When Congress returns from the summer recess next month, they’ll have just a few weeks to fund the government past the end of September and avoid a shutdown of federal agencies. Lawmakers are expected to pass a short-term spending bill called a continuing resolution, but the details of that measure, especially its duration, remain in question — and could be the subject of a September fight.

House Speaker Mike Johnson, a Louisiana Republican, will have to negotiate with Senate Democrats and the White House, though he may also have to overcome divisions on strategy within his own conference. The ultraconservative House Freedom Caucus on Monday announced its position on the matter, urging Republican leaders to seek a funding extension that stretches into early next year to avoid a massive post-election spending bill that could preserve Democratic policy preferences.

Many on the right want to allow a potential Trump administration to have a say on spending in the first months of 2025. Other Republicans are reportedly pushing to have a spending package finalized this year, arguing that it would allow a potential Trump administration to get a jump start on its agenda, free of any lingering spending battles and the distractions they could cause.

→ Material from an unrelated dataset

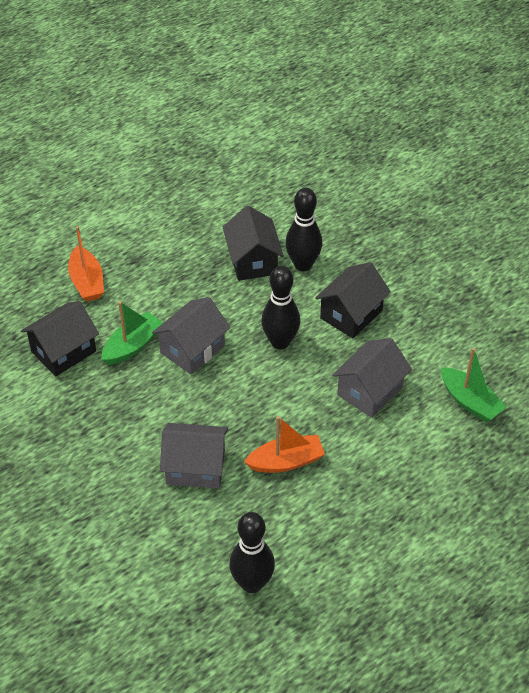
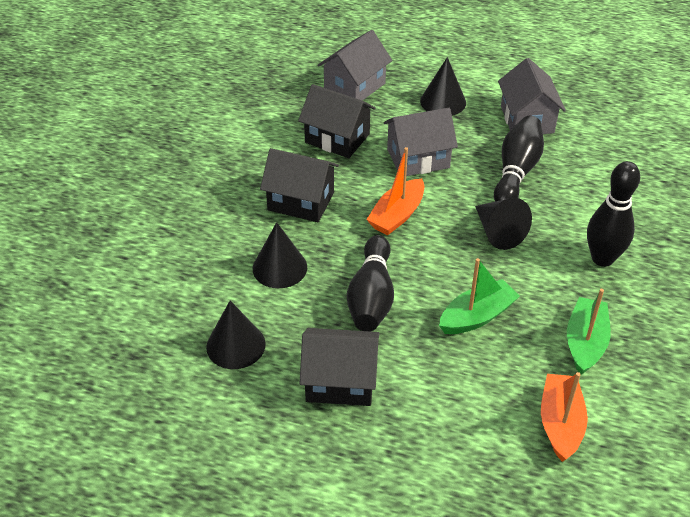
black cone: none = 0 -> [206,301,266,369] [253,222,307,288] [420,57,466,116] [475,198,532,250] = 4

The Freedom Caucus made clear that it would prefer that House Republicans pass all 12 annual appropriations bills “to cut spending and advance our policy priorities,” but acknowledged that a continuing resolution may be inevitable. Republican leaders had laid out ambitious plans to pass all 12 full-year funding bills by August, but those efforts were derailed by continuing GOP infighting that led party bosses to cancel planned votes and head out of town a week early.

The House has passed five of the 12 spending bills. The Senate has passed none so far.

The Freedom Caucus also called on leaders to include the SAVE Act with the continuing resolution. That bill that would require people registering to vote to provide documentation of their citizenship, even though voters are already required to affirm their citizenship status when they register, and it is already illegal for noncitizens to register and vote. Democrats would oppose packaging that legislation with the funding bill, meaning that its inclusion would raise the chances of a shutdown.